DESCRIPTION OF THE TASK: Your output should be the records below, word for word and picture-free.

┌──

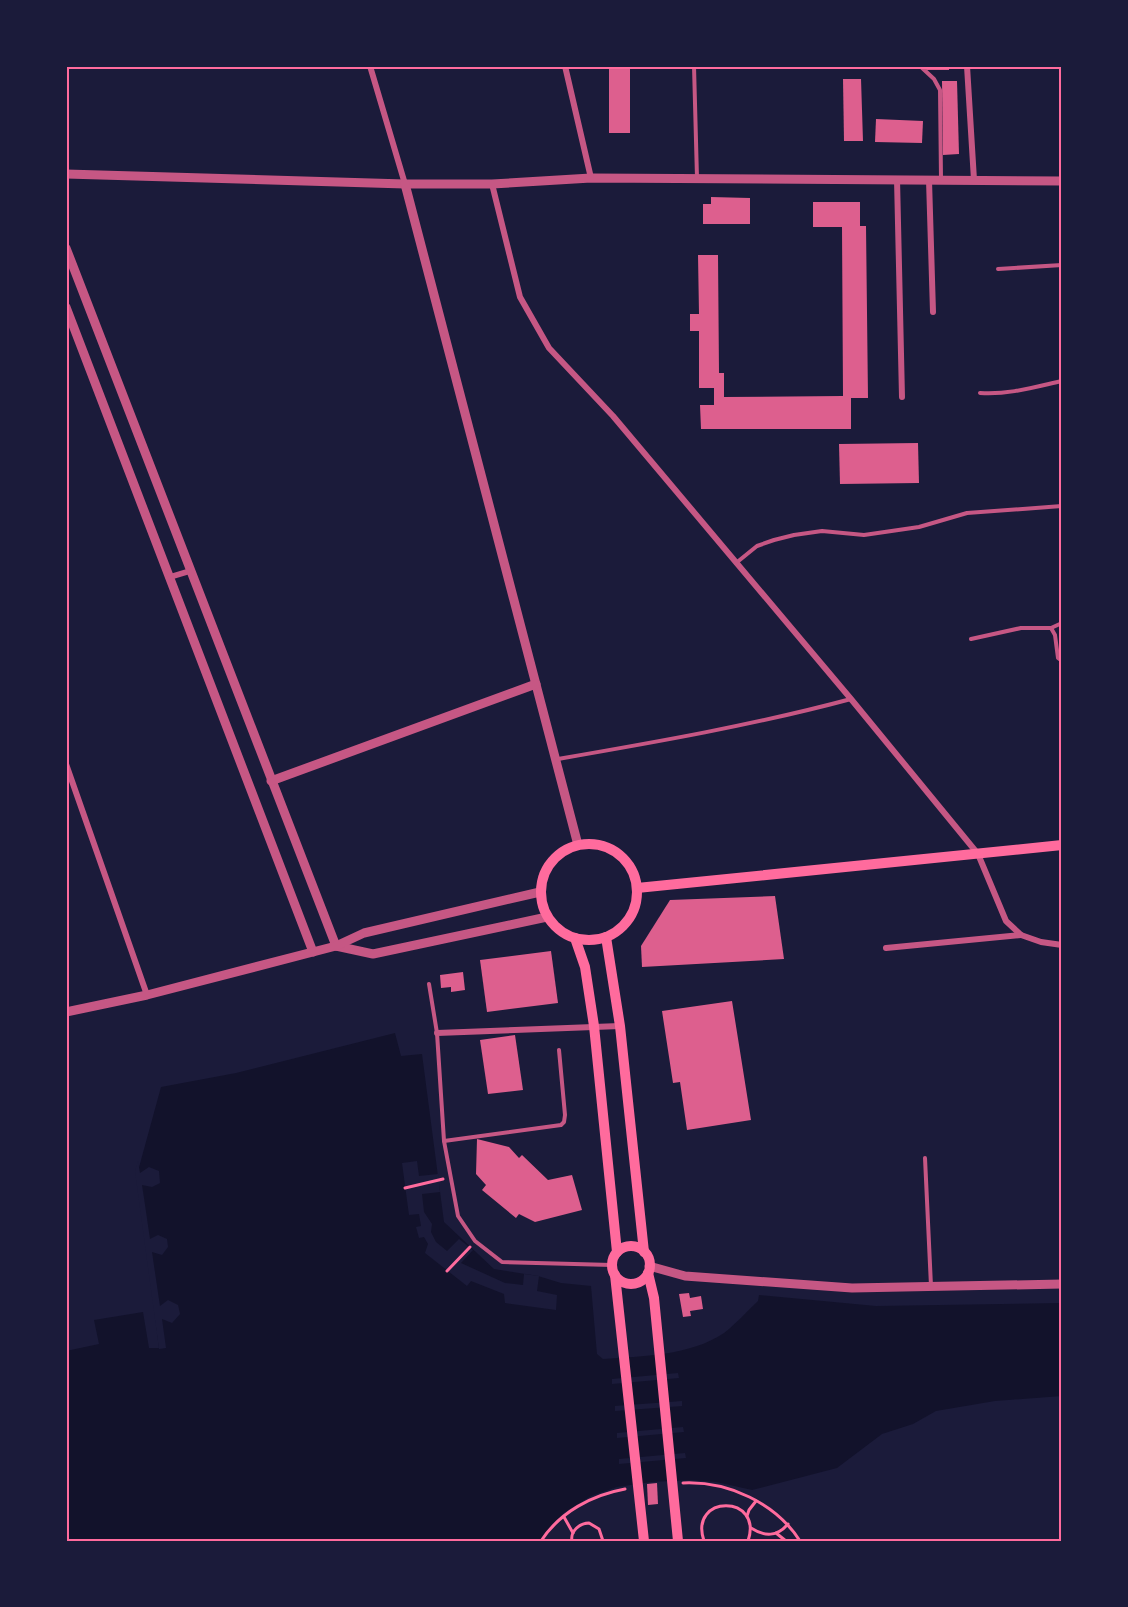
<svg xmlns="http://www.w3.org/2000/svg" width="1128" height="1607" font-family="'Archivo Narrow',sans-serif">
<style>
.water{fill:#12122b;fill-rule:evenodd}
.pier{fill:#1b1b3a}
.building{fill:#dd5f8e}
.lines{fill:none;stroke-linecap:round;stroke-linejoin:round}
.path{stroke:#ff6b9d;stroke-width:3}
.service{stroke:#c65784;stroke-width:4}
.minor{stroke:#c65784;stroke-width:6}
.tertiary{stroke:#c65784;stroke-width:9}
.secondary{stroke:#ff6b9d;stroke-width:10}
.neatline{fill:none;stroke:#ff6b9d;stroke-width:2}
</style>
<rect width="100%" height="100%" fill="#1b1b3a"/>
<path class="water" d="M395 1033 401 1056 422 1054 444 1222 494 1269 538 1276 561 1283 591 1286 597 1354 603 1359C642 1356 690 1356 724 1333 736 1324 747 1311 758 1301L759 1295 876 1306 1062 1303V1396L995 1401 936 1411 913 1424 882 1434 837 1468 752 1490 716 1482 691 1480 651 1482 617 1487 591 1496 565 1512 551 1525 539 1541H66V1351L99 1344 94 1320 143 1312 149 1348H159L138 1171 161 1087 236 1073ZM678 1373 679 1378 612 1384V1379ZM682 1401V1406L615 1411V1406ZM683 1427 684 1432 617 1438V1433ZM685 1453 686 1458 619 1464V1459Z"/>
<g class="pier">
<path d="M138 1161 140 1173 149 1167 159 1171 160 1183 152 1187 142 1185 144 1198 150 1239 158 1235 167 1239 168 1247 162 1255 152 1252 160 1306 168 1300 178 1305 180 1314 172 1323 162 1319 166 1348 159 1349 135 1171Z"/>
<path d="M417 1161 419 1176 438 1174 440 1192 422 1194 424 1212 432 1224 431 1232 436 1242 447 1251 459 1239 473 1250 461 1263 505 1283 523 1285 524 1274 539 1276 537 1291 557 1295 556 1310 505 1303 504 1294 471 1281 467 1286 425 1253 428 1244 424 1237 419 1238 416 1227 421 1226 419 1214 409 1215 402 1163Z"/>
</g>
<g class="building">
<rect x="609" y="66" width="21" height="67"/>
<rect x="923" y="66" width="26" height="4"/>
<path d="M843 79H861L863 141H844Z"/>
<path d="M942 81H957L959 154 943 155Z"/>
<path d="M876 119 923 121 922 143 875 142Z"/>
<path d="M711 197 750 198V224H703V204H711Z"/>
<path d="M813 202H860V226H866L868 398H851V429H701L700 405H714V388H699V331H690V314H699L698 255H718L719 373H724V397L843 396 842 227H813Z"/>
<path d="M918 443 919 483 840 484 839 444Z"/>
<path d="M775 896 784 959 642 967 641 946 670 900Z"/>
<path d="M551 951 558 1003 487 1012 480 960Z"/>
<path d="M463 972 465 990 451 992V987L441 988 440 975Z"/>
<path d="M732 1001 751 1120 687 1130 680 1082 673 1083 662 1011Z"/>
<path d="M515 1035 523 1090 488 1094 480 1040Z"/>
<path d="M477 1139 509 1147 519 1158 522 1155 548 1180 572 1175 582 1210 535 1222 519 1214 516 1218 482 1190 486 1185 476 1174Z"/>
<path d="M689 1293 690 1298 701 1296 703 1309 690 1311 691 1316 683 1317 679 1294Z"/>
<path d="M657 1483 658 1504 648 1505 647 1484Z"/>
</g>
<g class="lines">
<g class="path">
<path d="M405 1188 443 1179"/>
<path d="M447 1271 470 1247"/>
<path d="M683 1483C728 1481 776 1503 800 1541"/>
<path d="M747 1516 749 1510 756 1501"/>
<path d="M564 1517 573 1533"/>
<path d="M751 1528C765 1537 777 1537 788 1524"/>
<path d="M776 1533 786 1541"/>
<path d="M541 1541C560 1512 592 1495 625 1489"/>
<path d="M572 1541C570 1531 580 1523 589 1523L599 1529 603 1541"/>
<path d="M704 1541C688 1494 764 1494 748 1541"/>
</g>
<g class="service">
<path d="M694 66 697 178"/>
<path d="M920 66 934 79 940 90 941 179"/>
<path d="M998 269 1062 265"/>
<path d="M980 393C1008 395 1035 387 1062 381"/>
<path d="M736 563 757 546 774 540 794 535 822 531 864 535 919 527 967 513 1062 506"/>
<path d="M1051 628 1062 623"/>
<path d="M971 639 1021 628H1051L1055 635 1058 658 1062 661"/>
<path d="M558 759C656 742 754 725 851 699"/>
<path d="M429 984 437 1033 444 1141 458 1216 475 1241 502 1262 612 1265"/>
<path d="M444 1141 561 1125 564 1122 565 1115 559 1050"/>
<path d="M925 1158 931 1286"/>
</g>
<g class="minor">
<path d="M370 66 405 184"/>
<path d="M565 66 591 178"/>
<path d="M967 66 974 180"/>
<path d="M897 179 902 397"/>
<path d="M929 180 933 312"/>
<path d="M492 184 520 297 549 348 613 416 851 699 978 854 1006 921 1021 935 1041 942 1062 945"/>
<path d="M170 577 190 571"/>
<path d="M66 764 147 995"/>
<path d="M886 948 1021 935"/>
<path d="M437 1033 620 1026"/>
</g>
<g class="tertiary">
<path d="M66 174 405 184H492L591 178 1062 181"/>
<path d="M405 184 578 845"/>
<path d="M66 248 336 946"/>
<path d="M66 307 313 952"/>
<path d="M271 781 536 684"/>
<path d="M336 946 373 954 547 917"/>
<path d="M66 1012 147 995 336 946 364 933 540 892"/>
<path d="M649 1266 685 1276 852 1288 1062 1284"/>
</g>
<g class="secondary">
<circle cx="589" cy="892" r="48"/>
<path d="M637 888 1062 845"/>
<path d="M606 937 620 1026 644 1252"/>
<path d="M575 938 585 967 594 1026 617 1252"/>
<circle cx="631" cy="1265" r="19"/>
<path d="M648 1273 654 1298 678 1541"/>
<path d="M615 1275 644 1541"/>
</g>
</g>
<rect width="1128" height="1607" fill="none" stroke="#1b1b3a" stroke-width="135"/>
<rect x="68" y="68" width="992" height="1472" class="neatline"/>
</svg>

└──

RESULT OF THIS TASK:
<svg xmlns="http://www.w3.org/2000/svg" width="1128" height="1607" font-family="'Archivo Narrow',sans-serif">
<style>
.water{fill:#12122b;fill-rule:evenodd}
.pier{fill:#1b1b3a}
.building{fill:#dd5f8e}
.lines{fill:none;stroke-linecap:round;stroke-linejoin:round}
.path{stroke:#ff6b9d;stroke-width:3}
.service{stroke:#c65784;stroke-width:4}
.minor{stroke:#c65784;stroke-width:6}
.tertiary{stroke:#c65784;stroke-width:9}
.secondary{stroke:#ff6b9d;stroke-width:10}
.neatline{fill:none;stroke:#ff6b9d;stroke-width:2}
</style>
<rect width="100%" height="100%" fill="#1b1b3a"/>
<path class="water" d="M395 1033 401 1056 422 1054 444 1222 494 1269 538 1276 561 1283 591 1286 597 1354 603 1359C642 1356 690 1356 724 1333 736 1324 747 1311 758 1301L759 1295 876 1306 1062 1303V1396L995 1401 936 1411 913 1424 882 1434 837 1468 752 1490 716 1482 691 1480 651 1482 617 1487 591 1496 565 1512 551 1525 539 1541H66V1351L99 1344 94 1320 143 1312 149 1348H159L138 1171 161 1087 236 1073ZM678 1373 679 1378 612 1384V1379ZM682 1401V1406L615 1411V1406ZM683 1427 684 1432 617 1438V1433ZM685 1453 686 1458 619 1464V1459Z"/>
<g class="pier">
<path d="M138 1161 140 1173 149 1167 159 1171 160 1183 152 1187 142 1185 144 1198 150 1239 158 1235 167 1239 168 1247 162 1255 152 1252 160 1306 168 1300 178 1305 180 1314 172 1323 162 1319 166 1348 159 1349 135 1171Z"/>
<path d="M417 1161 419 1176 438 1174 440 1192 422 1194 424 1212 432 1224 431 1232 436 1242 447 1251 459 1239 473 1250 461 1263 505 1283 523 1285 524 1274 539 1276 537 1291 557 1295 556 1310 505 1303 504 1294 471 1281 467 1286 425 1253 428 1244 424 1237 419 1238 416 1227 421 1226 419 1214 409 1215 402 1163Z"/>
</g>
<g class="building">
<rect x="609" y="66" width="21" height="67"/>
<rect x="923" y="66" width="26" height="4"/>
<path d="M843 79H861L863 141H844Z"/>
<path d="M942 81H957L959 154 943 155Z"/>
<path d="M876 119 923 121 922 143 875 142Z"/>
<path d="M711 197 750 198V224H703V204H711Z"/>
<path d="M813 202H860V226H866L868 398H851V429H701L700 405H714V388H699V331H690V314H699L698 255H718L719 373H724V397L843 396 842 227H813Z"/>
<path d="M918 443 919 483 840 484 839 444Z"/>
<path d="M775 896 784 959 642 967 641 946 670 900Z"/>
<path d="M551 951 558 1003 487 1012 480 960Z"/>
<path d="M463 972 465 990 451 992V987L441 988 440 975Z"/>
<path d="M732 1001 751 1120 687 1130 680 1082 673 1083 662 1011Z"/>
<path d="M515 1035 523 1090 488 1094 480 1040Z"/>
<path d="M477 1139 509 1147 519 1158 522 1155 548 1180 572 1175 582 1210 535 1222 519 1214 516 1218 482 1190 486 1185 476 1174Z"/>
<path d="M689 1293 690 1298 701 1296 703 1309 690 1311 691 1316 683 1317 679 1294Z"/>
<path d="M657 1483 658 1504 648 1505 647 1484Z"/>
</g>
<g class="lines">
<g class="path">
<path d="M405 1188 443 1179"/>
<path d="M447 1271 470 1247"/>
<path d="M683 1483C728 1481 776 1503 800 1541"/>
<path d="M747 1516 749 1510 756 1501"/>
<path d="M564 1517 573 1533"/>
<path d="M751 1528C765 1537 777 1537 788 1524"/>
<path d="M776 1533 786 1541"/>
<path d="M541 1541C560 1512 592 1495 625 1489"/>
<path d="M572 1541C570 1531 580 1523 589 1523L599 1529 603 1541"/>
<path d="M704 1541C688 1494 764 1494 748 1541"/>
</g>
<g class="service">
<path d="M694 66 697 178"/>
<path d="M920 66 934 79 940 90 941 179"/>
<path d="M998 269 1062 265"/>
<path d="M980 393C1008 395 1035 387 1062 381"/>
<path d="M736 563 757 546 774 540 794 535 822 531 864 535 919 527 967 513 1062 506"/>
<path d="M1051 628 1062 623"/>
<path d="M971 639 1021 628H1051L1055 635 1058 658 1062 661"/>
<path d="M558 759C656 742 754 725 851 699"/>
<path d="M429 984 437 1033 444 1141 458 1216 475 1241 502 1262 612 1265"/>
<path d="M444 1141 561 1125 564 1122 565 1115 559 1050"/>
<path d="M925 1158 931 1286"/>
</g>
<g class="minor">
<path d="M370 66 405 184"/>
<path d="M565 66 591 178"/>
<path d="M967 66 974 180"/>
<path d="M897 179 902 397"/>
<path d="M929 180 933 312"/>
<path d="M492 184 520 297 549 348 613 416 851 699 978 854 1006 921 1021 935 1041 942 1062 945"/>
<path d="M170 577 190 571"/>
<path d="M66 764 147 995"/>
<path d="M886 948 1021 935"/>
<path d="M437 1033 620 1026"/>
</g>
<g class="tertiary">
<path d="M66 174 405 184H492L591 178 1062 181"/>
<path d="M405 184 578 845"/>
<path d="M66 248 336 946"/>
<path d="M66 307 313 952"/>
<path d="M271 781 536 684"/>
<path d="M336 946 373 954 547 917"/>
<path d="M66 1012 147 995 336 946 364 933 540 892"/>
<path d="M649 1266 685 1276 852 1288 1062 1284"/>
</g>
<g class="secondary">
<circle cx="589" cy="892" r="48"/>
<path d="M637 888 1062 845"/>
<path d="M606 937 620 1026 644 1252"/>
<path d="M575 938 585 967 594 1026 617 1252"/>
<circle cx="631" cy="1265" r="19"/>
<path d="M648 1273 654 1298 678 1541"/>
<path d="M615 1275 644 1541"/>
</g>
</g>
<rect width="1128" height="1607" fill="none" stroke="#1b1b3a" stroke-width="135"/>
<rect x="68" y="68" width="992" height="1472" class="neatline"/>
</svg>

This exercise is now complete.